The reason SpinNocks are so expensive, is because they are made on a Swiss CNC lathe. The lathe cost $200,000, plus tooling, programming, and maintenence. I will have to sell a lot of SpinNocks to make back these costs, even at the current price. I chose to make SpinNocks on a Swiss CNC lathe because they are the most accurate at milling material, accurate to 1/10,000 of an inch. I felt it was necessary in order to make the best possible product.


----------



## SpinNock (Oct 19, 2015)

If anyone would like to see slow motion of what a Twister Nock really does, go to youtube and search for it. Be sure to view the video with the camera directly behind the arrow.


----------



## swbuckmaster (Dec 20, 2005)

You can also fletch your arrows with a left helical. This also fixes the stalled spinning issues in the spinnock video. It also gives you more clearance with your cables.


----------



## SpinNock (Oct 19, 2015)

A left offset or helical will cause the fletching to torque the bow string in that direction, resulting in a backspin in the opposite direction. SpinNocks will also decrease noise by eliminating the snapping of the arrow into a backspin at the moment it comes off the string.


----------



## swbuckmaster (Dec 20, 2005)

Back to the tail wag the dog theory. 
I built a string last night and installed it. I wonder how I got the bow to bare shaft tune with bare shaft and fletch shaft in the x on a Vegas face without a spin nock. It would seem impossible because no matter what I do the fletch will cause unnecessary string torque.


----------



## SpinNock (Oct 19, 2015)

swbuckmaster said:


> Back to the tail wag the dog theory.
> I built a string last night and installed it. I wonder how I got the bow to bare shaft tune with bare shaft and fletch shaft in the x on a Vegas face without a spin nock. It would seem impossible because no matter what I do the fletch will cause unnecessary string torque.

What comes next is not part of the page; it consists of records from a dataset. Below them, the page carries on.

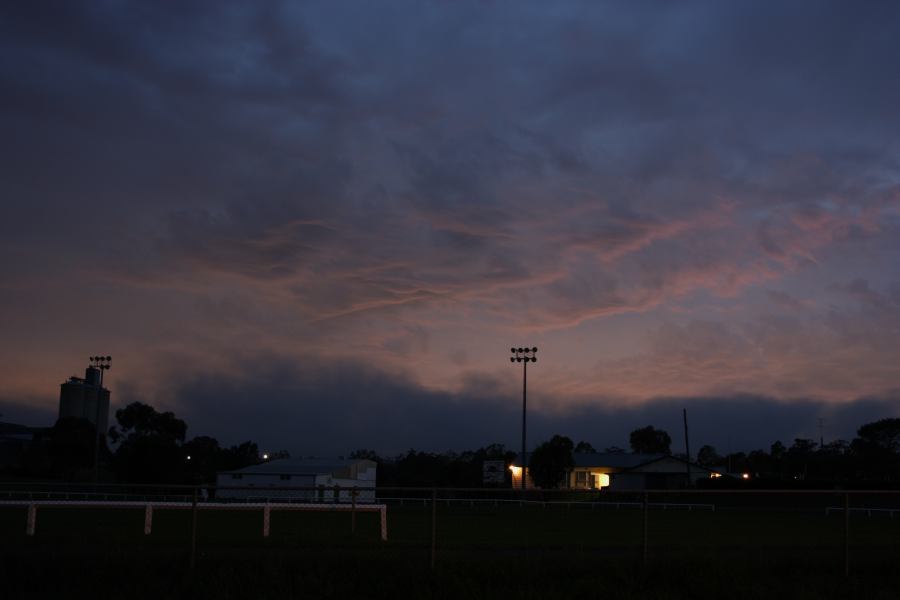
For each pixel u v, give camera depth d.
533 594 14.52
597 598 14.92
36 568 14.86
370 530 29.27
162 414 90.25
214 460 105.38
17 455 100.75
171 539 21.16
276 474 69.81
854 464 106.38
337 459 77.88
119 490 61.28
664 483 88.88
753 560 18.20
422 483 86.50
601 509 58.06
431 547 16.09
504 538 26.41
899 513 53.97
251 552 17.92
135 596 13.81
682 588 15.78
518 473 91.50
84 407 99.00
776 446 142.88
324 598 14.30
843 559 18.41
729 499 67.69
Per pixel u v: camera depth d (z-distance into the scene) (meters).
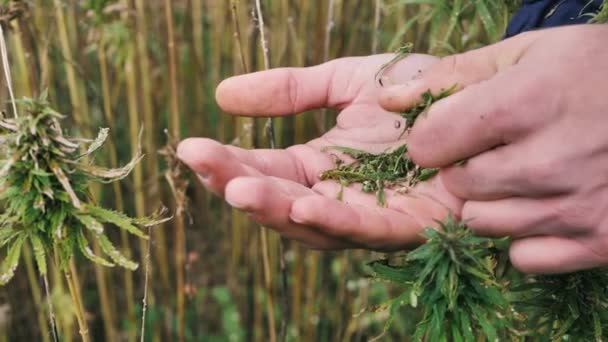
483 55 0.44
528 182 0.40
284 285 0.60
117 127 0.87
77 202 0.37
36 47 0.65
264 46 0.50
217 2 0.78
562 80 0.39
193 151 0.39
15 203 0.38
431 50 0.54
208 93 0.86
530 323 0.43
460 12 0.51
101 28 0.65
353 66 0.51
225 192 0.39
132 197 0.84
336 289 0.85
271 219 0.40
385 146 0.50
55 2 0.65
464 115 0.41
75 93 0.67
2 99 0.69
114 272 0.84
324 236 0.42
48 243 0.39
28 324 0.76
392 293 0.75
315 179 0.48
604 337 0.42
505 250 0.45
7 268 0.38
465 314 0.39
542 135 0.40
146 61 0.71
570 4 0.47
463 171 0.42
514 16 0.49
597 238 0.40
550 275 0.43
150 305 0.83
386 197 0.45
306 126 0.78
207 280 0.91
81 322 0.41
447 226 0.38
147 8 0.81
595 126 0.39
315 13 0.75
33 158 0.36
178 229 0.65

Everybody that has seen the slow mo video and read what I am referring to in it understands it, except you. I bet you did not know that the arrow will back spin, until I revealed it. 
1. At 205 mph, the fletching that is spinning backwards will slow down an arrow until they correct the spin in the right direction. Once you lose the speed you don't get it back when the arrow spins in the correct direction.
2. Accuracy is affected when an arrow that is back spinning has to correct the rotation into the correct direction in mid flight. This deviation is more noticeable as the distance gets longer. SpinNocks improve arrow flight accuracy by eliminating the effects of backspin.
3. SpinNocks eliminate the noise caused by the snapping of the fletching into a backspin at the moment the arrow comes off the bowstring.

Now, I do not know how else I can explain it to you, and I don't want to say what I am thinking now.


----------



## Bub commander (Oct 12, 2015)

Cool YouTube post


----------



## turbonockguy (Mar 4, 2013)

https://www.youtube.com/watch?v=znqBSsukLXs

ANOTHER COOL ONEE


----------



## SpinNock (Oct 19, 2015)

Bub commander said:


> Cool YouTube post


Thanks commander. 

Check out spinnock.com


----------



## SpinNock (Oct 19, 2015)

turbonockguy said:


> https://www.youtube.com/watch?v=znqBSsukLXs
> 
> ANOTHER COOL ONEE


Since you chimed in here, I feel that I have to respond. 

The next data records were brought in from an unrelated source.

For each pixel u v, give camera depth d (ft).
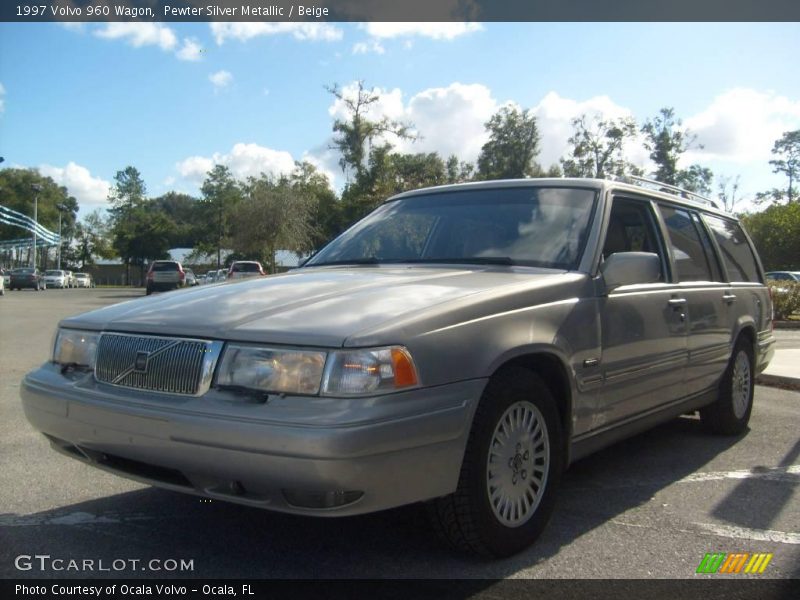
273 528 12.21
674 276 16.05
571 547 11.60
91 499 13.65
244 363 9.48
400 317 9.76
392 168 154.30
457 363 9.91
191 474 9.59
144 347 10.28
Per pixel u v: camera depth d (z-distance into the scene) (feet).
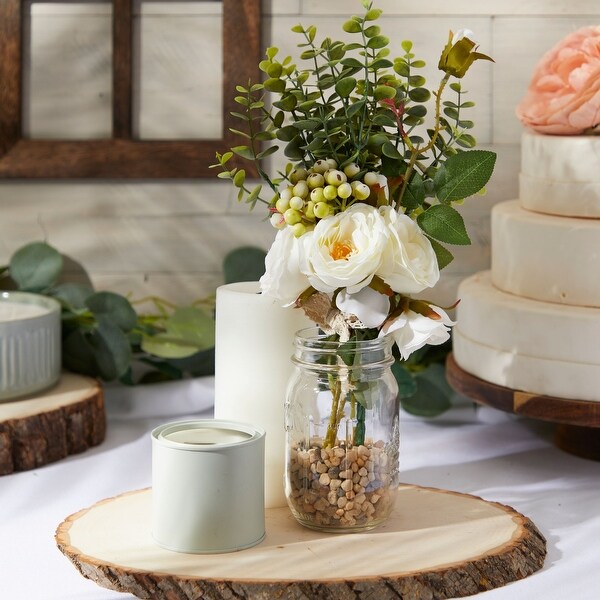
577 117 3.29
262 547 2.40
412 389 3.83
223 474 2.35
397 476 2.57
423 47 4.14
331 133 2.39
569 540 2.69
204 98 4.20
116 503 2.74
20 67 4.17
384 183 2.41
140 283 4.31
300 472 2.50
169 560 2.31
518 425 3.97
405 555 2.33
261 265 4.19
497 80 4.17
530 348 3.22
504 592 2.29
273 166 4.20
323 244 2.28
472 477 3.30
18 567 2.50
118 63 4.13
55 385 3.76
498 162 4.21
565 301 3.26
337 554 2.35
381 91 2.41
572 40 3.43
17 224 4.27
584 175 3.28
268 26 4.14
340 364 2.43
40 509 2.95
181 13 4.15
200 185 4.25
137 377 4.28
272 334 2.65
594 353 3.11
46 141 4.17
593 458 3.53
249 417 2.68
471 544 2.41
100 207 4.26
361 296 2.30
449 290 4.28
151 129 4.22
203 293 4.31
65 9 4.17
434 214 2.40
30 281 4.14
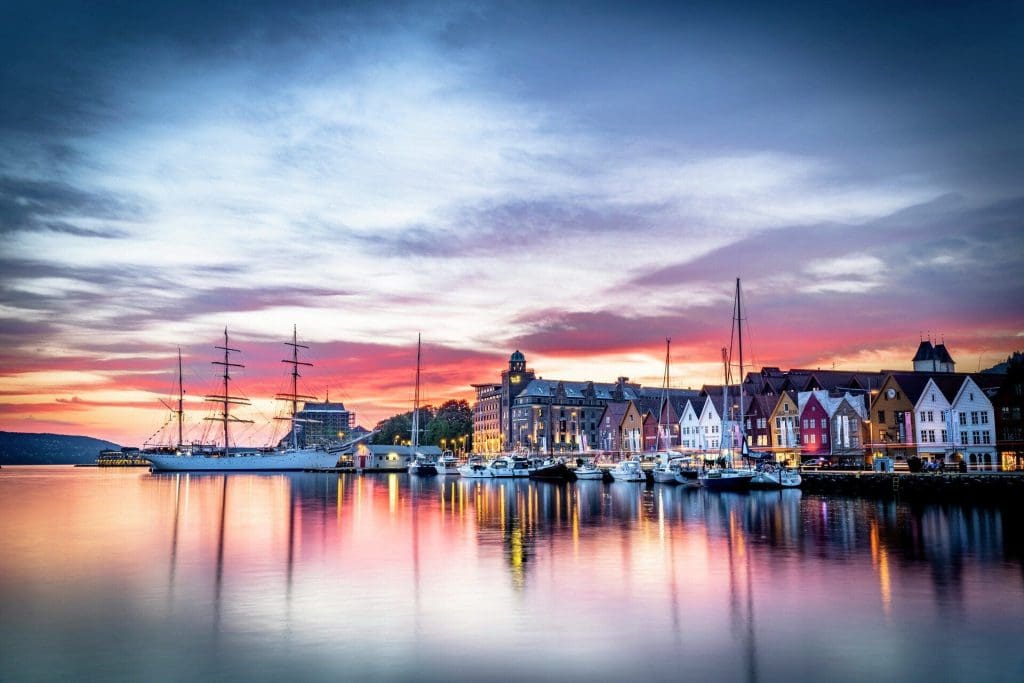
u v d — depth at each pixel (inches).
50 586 1539.1
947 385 4916.3
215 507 3533.5
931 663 1026.1
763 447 6304.1
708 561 1766.7
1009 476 3299.7
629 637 1147.3
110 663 1048.2
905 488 3585.1
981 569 1635.1
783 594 1409.9
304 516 3011.8
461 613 1291.8
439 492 4722.0
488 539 2198.6
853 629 1178.6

Turbo nocks are not a mechanical nock and do not eliminate the problem of string torque, and in fact use the string to cause the arrow to spin torqueing the string again as the nock separates from the bow string.
Ask any competition archer and they will tell you that they want the nock to hold onto the bow string just enough to keep the arrow from falling off. They will even adjust the fit by filing the nock so the string come off easy.
SpinNocks will not torque the string as they come off the bow string, and the fit can be adjusted for the perfect fit.


----------



## swbuckmaster (Dec 20, 2005)

SpinNock
you have said two statments about your product and one about me I'd like to address.
1. it improves accuracy
2. it improves speed
3. that I didn't know about string torque causing arrow back spin.

1. I have seen plenty of perfect vegas scores 30x 300 to know the back spin you talk about isn't a problem. The league I shot in last year had 5 or more guys that would shoot 42-44 x 450 games each week. 

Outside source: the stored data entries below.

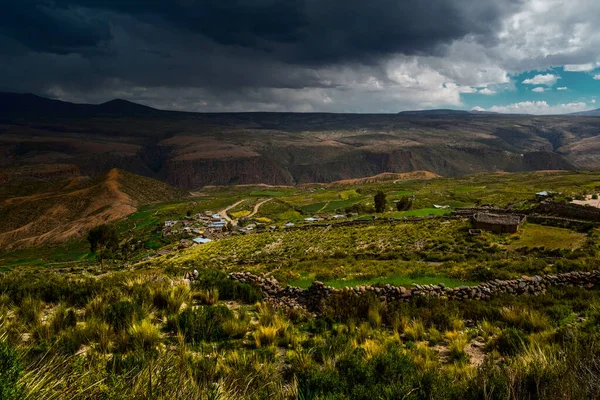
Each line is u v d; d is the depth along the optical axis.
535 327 10.83
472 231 43.59
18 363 4.13
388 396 5.66
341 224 69.69
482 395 5.52
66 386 4.31
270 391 6.07
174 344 8.61
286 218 158.25
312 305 14.95
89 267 85.25
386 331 11.72
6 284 13.19
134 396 4.45
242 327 10.02
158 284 13.51
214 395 4.93
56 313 9.55
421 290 15.09
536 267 23.58
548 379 5.46
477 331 11.10
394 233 52.12
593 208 44.31
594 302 12.66
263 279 16.91
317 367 7.36
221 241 80.19
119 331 8.71
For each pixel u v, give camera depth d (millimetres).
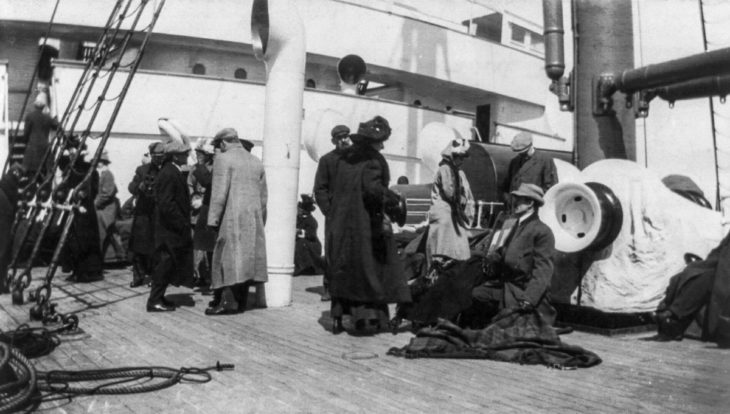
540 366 4766
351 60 15875
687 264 6582
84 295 8281
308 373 4441
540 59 21703
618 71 7547
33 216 7277
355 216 5879
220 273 6984
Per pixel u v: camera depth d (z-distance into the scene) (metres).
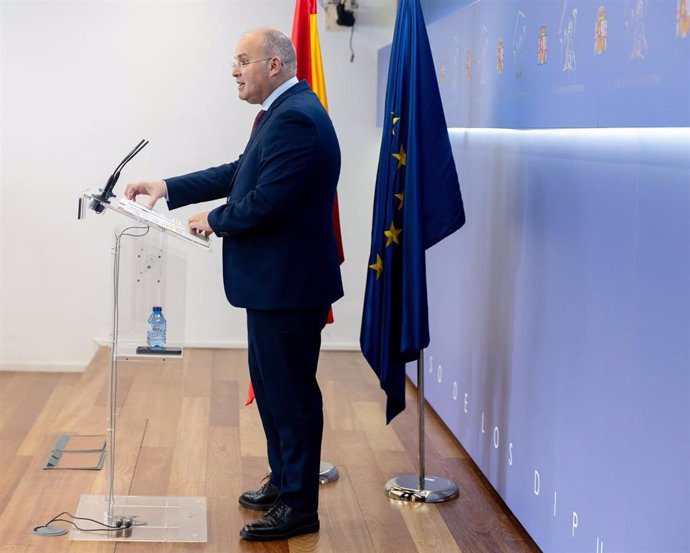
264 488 3.62
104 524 3.38
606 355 2.64
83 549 3.20
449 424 4.58
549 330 3.12
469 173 4.21
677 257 2.21
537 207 3.25
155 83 6.04
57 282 6.11
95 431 4.59
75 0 5.91
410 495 3.71
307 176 3.14
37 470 3.99
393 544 3.30
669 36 2.15
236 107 6.10
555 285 3.06
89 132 6.02
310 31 4.20
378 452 4.30
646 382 2.38
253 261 3.22
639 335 2.42
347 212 6.27
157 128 6.07
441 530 3.43
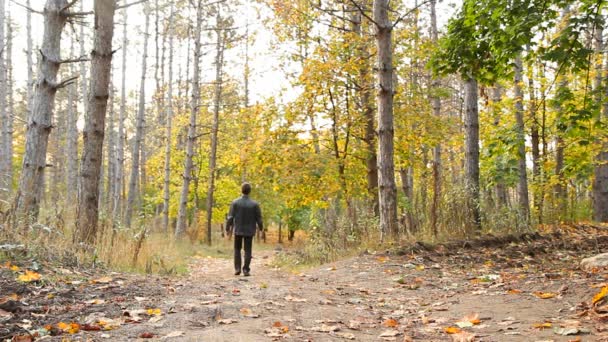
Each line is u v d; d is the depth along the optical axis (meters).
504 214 11.62
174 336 3.82
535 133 15.83
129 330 3.96
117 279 6.37
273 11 15.26
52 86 8.60
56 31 8.66
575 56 7.12
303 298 5.78
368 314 5.04
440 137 15.77
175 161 29.09
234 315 4.71
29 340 3.50
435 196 10.66
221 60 23.22
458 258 8.62
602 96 7.49
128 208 22.69
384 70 10.54
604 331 3.64
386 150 10.50
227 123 27.31
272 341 3.80
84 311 4.50
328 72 14.72
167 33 27.70
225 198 28.61
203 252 17.05
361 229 11.30
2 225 6.53
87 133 8.82
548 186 14.89
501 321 4.33
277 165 15.52
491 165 18.22
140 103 23.59
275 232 46.47
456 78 25.34
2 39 23.06
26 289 4.89
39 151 8.42
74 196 9.67
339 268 8.35
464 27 8.16
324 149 17.05
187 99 31.67
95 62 8.89
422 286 6.58
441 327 4.30
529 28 7.03
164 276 7.71
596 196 17.94
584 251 9.28
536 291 5.46
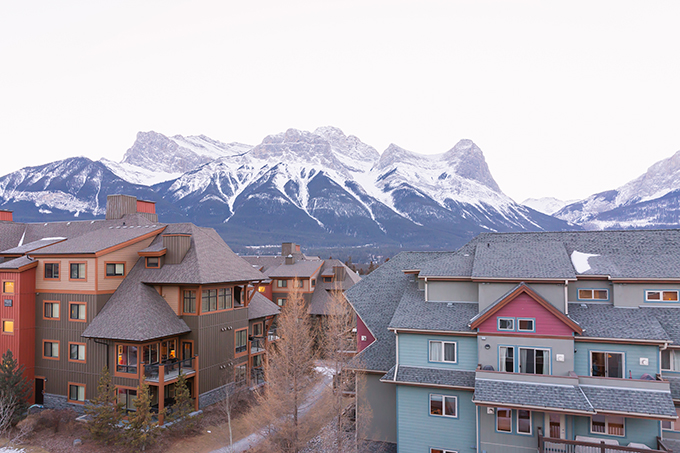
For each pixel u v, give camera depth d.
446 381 21.97
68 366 30.03
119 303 29.59
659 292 21.53
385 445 24.34
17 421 27.62
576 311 22.11
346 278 61.97
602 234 25.81
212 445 26.08
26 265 30.91
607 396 19.33
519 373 20.59
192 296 30.56
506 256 24.44
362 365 24.39
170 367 29.06
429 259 31.19
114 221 38.47
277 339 38.75
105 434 24.62
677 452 18.69
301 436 24.23
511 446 20.77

2. What are the speeds your product claims to improve over regular nocks?Can they be measured across a crono? If so please post them. I can't even tell you how many targets I saw with 3 holes in them. Impressive shooting!

3. I did know about string induced back spin. I played with it with one of my friends who was on the men's usa team a few years ago. We could see a bare shafts nock will consistantly hit a close target in a certain way. As you move back the nock starts to show signs of rotating. This is one of the reasons I started to fletch with a left helical. It however didn't improve scores. 

On a side note since you brought up competition archers wanting a perfect light nock fit and say the turbo nock doesn't have a good fit. What competition archer are shooting your product I'll watch for their score improvement. 

As it is right now your product is to expensive for outdoor fita. Nocks are an expendable product. The current nocks perform excellent for the price. Your nocks are not needed for the indoor game either because most shooters don't want to mess with shooting a drop away. They choose a blade and your product would be a nightmare to shoot off a blade. Competive indoor shooters are also about 3x away on average from perfect games in competition anyway. Those other 3 x's misses aren't or weren't caused by back arrow spin.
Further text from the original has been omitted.